I wore “glass” slippers, a tiara, and white elbow gloves at my wedding.


I sang my newborn babies to sleep with A Dream is A Wish, Colors of the Wind, and all the rest of their beautiful ballads.


I have heard many arguments over the years about the dangers our daughters face if they engage too much with princesses. Vulnerability to body issues, gender stereotypes, and the worst offense of all: wishing and hoping to be romanced, saved, challenged, and wanted by a (gasp!) man. Even Disney acknowledges this sort of flat, stereotype (Ralph Breaks the Internet).


I’m not interested in that debate so much. For one thing, it’s important to remember that a Disney Princess is one representation of the very complex beings on this earth known as females. One princess or even all the princesses together cannot represent the entirety of the female heart.


The truth is that anything can become an idol if we give it more attention than God, but if we take the time to look deeper into these culturally relevant icons known as Disney Princesses, we might find they have some spiritual treasures to share.


Aurora, my favorite, is blasted for being a mostly silent Barbie Doll. It’s true, she doesn’t go through any great journey herself. Most of what happens in the film happens to her. Despite that, her story continues to resonate with us because we can all identify as the damsel in distress.

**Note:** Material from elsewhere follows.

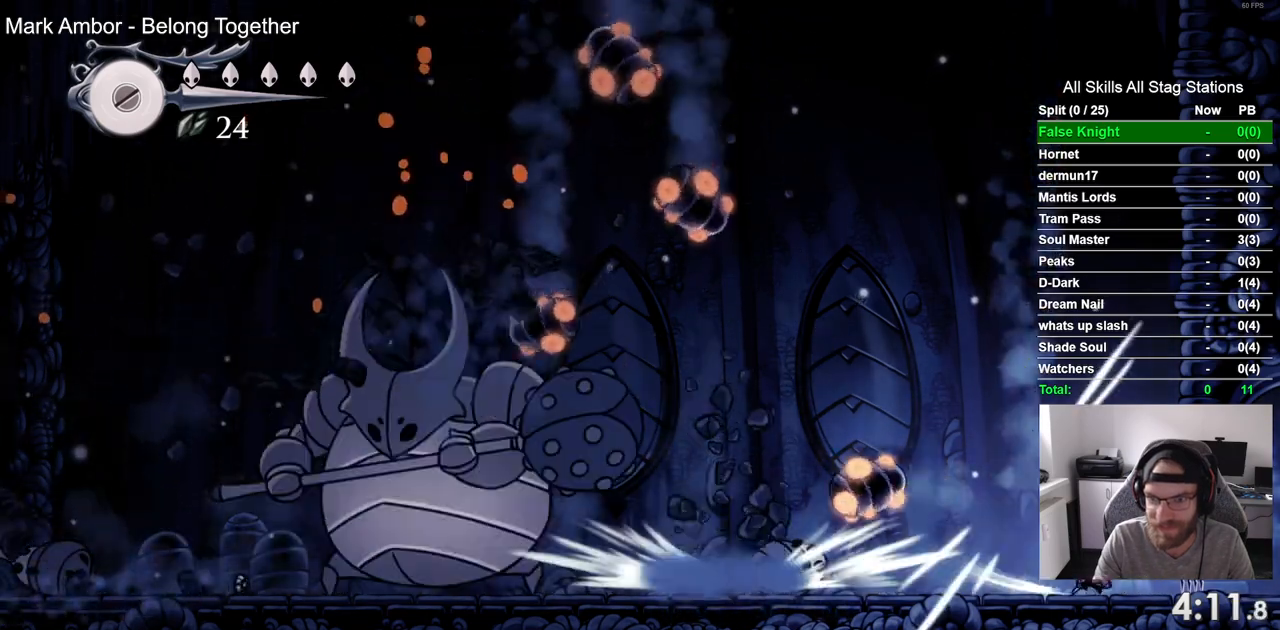
{"buttons": [], "left_stick": "center", "right_stick": "center", "events": []}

We are all, men and women alike, under a curse. We cannot escape the consequences no matter how many years we spend hidden in the woods.


Briar Rose dreams of someone she can’t name, almost as if she remembers the handsome face of her betrothed peering over her crib. Her heart knows there is more for her, that love and romance are out there waiting.


We also have this longing, even if we don’t admit it. We humans were created for more than this short life on earth.

“He has also set eternity in the hearts of men” (Ecclesiastes 3:11).

But when we are faced with the truth, that we are created by and for God and that salvation comes from Him alone, we resist. We are just like Briar Rose, crushed when she learns her royal origins, certain that nothing could be better than dreaming in the forest.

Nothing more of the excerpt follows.